◆ **Задание 1**
Определите, согласуются ли с отрывком «Без дочери» три утверждения. Для каждого дайте ответ «да» или «нет» и приведите дословно решающие слова отрывка. (a) Когда дочь умерла, «мы» были за городом. (b) На вопрос о предчувствии в отрывке дан утвердительный ответ. (c) По небу летают синие бабочки.
◆ **Задание 2**
Соберите из записей все строки, в которых встречается слово «kern».

◆ **Фрагмент текста**
+ + + + + + +

Без дочери
Автор: Петр Згонников |
Добавлено: 15.04.2015 |
|
|
Александра Згонникова, моя дочь |
Вторые сутки без дочери. Вторые... Больше двух тысяч минут, более 100 000 секунд, миллион мгновений - без дочери. Два чёрных дня и две чёрные ночи - как вечность. Будто и не жил 42 года с ежедневной мыслью, что она, дочь, у меня всегда была и всегда будет… Мы были за городом, когда она умерла.
Это тяжко. Видеть, как заливаются безумными песнями уставшие от зимы птицы, расчерчивают ломаными линиями небо жёлтые бабочки и знать, что нет более той, кого четыре десятка лет назад ты нёс попискивающим розовым коконом из родильного дома.
- У Вас было предчувствие?
- Нет, не было.

+ + + + + + +

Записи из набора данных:
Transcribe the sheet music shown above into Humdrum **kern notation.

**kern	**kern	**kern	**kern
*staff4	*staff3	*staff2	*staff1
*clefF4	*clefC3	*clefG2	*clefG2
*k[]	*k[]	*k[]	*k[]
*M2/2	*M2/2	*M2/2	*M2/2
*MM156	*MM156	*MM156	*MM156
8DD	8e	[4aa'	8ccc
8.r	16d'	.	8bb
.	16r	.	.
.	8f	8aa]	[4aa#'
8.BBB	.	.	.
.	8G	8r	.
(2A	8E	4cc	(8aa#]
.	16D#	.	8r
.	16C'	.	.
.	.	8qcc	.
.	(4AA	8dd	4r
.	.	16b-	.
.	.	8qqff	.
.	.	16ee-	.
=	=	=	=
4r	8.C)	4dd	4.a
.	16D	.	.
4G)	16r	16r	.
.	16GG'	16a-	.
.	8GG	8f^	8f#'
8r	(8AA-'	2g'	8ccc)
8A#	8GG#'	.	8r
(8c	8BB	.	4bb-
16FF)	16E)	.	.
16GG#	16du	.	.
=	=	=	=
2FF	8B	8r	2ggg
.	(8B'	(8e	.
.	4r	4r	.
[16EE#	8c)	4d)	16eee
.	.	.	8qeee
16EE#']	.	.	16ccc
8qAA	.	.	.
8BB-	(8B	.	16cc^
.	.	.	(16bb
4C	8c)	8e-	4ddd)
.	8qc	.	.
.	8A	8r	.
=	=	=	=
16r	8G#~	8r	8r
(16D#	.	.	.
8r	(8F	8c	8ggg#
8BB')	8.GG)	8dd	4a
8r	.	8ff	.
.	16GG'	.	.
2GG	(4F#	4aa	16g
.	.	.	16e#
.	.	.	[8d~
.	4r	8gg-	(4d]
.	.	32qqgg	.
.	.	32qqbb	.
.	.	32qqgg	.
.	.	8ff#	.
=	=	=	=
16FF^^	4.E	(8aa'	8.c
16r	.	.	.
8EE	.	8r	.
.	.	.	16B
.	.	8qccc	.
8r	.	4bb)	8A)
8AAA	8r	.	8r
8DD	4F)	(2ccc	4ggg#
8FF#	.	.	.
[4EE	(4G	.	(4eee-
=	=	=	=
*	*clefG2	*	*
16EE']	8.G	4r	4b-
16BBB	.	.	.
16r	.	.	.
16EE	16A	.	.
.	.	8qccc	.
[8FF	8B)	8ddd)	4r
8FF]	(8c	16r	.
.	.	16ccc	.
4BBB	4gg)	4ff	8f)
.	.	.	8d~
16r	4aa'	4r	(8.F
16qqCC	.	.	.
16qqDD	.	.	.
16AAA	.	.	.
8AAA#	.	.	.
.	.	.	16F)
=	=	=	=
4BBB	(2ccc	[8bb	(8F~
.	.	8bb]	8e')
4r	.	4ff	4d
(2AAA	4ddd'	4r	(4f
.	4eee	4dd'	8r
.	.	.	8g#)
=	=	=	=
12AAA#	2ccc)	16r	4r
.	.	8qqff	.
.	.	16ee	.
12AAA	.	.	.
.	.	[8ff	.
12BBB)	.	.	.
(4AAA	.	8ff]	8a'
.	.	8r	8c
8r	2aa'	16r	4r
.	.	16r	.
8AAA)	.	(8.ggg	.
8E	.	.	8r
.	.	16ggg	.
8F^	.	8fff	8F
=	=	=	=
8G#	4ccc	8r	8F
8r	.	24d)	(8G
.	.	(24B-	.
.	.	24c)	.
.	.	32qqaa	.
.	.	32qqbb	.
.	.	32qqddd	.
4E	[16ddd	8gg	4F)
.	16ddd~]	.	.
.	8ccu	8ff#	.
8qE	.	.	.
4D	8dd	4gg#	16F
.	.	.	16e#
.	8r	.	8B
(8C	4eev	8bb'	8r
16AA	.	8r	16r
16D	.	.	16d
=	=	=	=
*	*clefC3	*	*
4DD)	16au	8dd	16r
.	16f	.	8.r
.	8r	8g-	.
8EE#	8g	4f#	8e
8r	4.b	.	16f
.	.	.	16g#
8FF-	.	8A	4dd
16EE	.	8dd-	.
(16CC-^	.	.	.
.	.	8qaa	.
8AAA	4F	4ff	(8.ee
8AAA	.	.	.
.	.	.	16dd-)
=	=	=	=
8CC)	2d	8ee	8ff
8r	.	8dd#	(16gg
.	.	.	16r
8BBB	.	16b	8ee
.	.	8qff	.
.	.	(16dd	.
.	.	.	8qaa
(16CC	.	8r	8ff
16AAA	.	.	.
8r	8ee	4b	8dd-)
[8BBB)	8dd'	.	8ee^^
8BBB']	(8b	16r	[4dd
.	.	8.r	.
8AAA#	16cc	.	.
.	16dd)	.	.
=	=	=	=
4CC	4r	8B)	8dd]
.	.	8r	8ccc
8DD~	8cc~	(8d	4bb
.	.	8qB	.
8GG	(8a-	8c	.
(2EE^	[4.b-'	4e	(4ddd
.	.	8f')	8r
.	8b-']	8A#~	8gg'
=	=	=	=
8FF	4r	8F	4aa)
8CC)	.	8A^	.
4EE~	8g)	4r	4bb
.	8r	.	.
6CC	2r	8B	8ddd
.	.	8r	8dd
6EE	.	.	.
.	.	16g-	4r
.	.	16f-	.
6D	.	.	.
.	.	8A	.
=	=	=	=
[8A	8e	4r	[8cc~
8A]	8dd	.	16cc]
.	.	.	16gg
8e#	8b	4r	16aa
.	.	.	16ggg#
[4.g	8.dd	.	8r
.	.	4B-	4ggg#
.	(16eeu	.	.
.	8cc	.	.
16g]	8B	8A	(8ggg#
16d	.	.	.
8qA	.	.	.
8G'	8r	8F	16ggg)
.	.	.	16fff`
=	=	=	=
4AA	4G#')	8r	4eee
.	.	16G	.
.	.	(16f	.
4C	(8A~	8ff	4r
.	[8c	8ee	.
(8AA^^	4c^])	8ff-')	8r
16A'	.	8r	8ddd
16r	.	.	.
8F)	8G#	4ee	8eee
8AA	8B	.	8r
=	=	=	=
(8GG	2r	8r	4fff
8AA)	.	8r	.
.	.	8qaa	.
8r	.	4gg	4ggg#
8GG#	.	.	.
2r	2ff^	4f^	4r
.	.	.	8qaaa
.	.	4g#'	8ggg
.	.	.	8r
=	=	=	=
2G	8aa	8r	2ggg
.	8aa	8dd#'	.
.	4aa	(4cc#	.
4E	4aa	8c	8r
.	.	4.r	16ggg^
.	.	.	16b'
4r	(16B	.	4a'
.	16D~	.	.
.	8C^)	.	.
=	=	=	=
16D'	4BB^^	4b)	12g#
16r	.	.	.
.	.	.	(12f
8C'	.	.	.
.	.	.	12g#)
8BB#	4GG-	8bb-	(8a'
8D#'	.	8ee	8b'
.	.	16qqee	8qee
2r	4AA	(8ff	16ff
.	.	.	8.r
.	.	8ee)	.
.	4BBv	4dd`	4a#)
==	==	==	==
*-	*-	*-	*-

+ + + + + + +

◆ **Итоговый ответ 1**
(a) Да: «Мы были за городом, когда она умерла.»
(b) Нет: «Нет, не было.»
(c) Нет: «расчерчивают ломаными линиями небо жёлтые бабочки».

◆ **Итоговый ответ 2**
Transcribe the sheet music shown above into Humdrum **kern notation.
**kern	**kern	**kern	**kern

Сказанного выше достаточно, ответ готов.